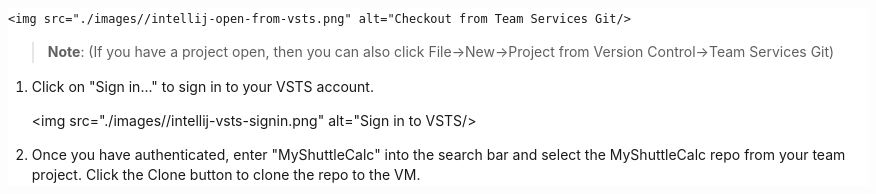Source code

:     <img src="./images//intellij-open-from-vsts.png" alt="Checkout from Team Services Git/>

> **Note**: (If you have a project open, then you can also click File->New->Project from Version Control->Team Services Git)

1. Click on "Sign in..." to sign in to your VSTS account.

    <img src="./images//intellij-vsts-signin.png" alt="Sign in to VSTS/>

1. Once you have authenticated, enter "MyShuttleCalc" into the search bar and select the MyShuttleCalc repo from your team project. Click the Clone button to clone the repo to the VM.
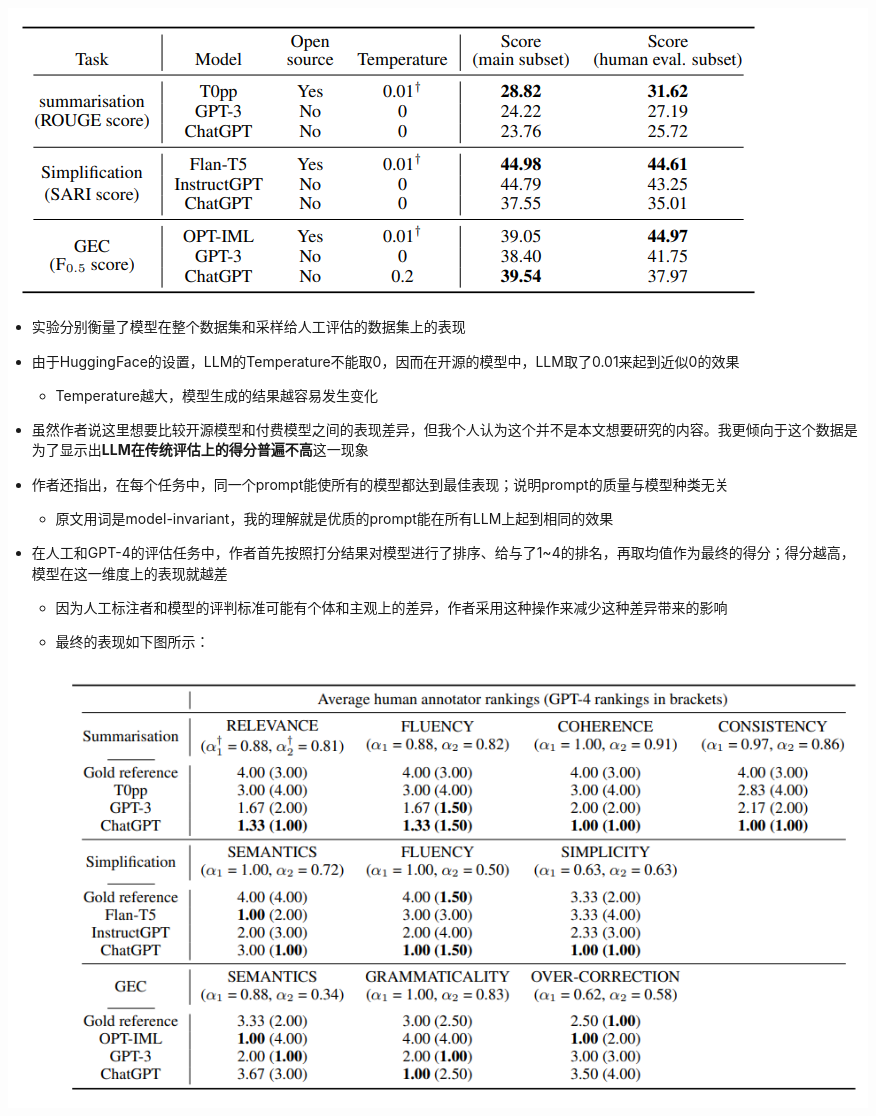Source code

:   ![img](auto.png)

  - 实验分别衡量了模型在整个数据集和采样给人工评估的数据集上的表现
  - 由于HuggingFace的设置，LLM的Temperature不能取0，因而在开源的模型中，LLM取了0.01来起到近似0的效果
    - Temperature越大，模型生成的结果越容易发生变化
  - 虽然作者说这里想要比较开源模型和付费模型之间的表现差异，但我个人认为这个并不是本文想要研究的内容。我更倾向于这个数据是为了显示出**LLM在传统评估上的得分普遍不高**这一现象
  - 作者还指出，在每个任务中，同一个prompt能使所有的模型都达到最佳表现；说明prompt的质量与模型种类无关
    - 原文用词是model-invariant，我的理解就是优质的prompt能在所有LLM上起到相同的效果

- 在人工和GPT-4的评估任务中，作者首先按照打分结果对模型进行了排序、给与了1~4的排名，再取均值作为最终的得分；得分越高，模型在这一维度上的表现就越差

  - 因为人工标注者和模型的评判标准可能有个体和主观上的差异，作者采用这种操作来减少这种差异带来的影响

  - 最终的表现如下图所示：

    ![img](human.png)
============================================================
Task directions: Give the count, and only the count, of lines in these records that hold the string "intellij".

Expected answer: 2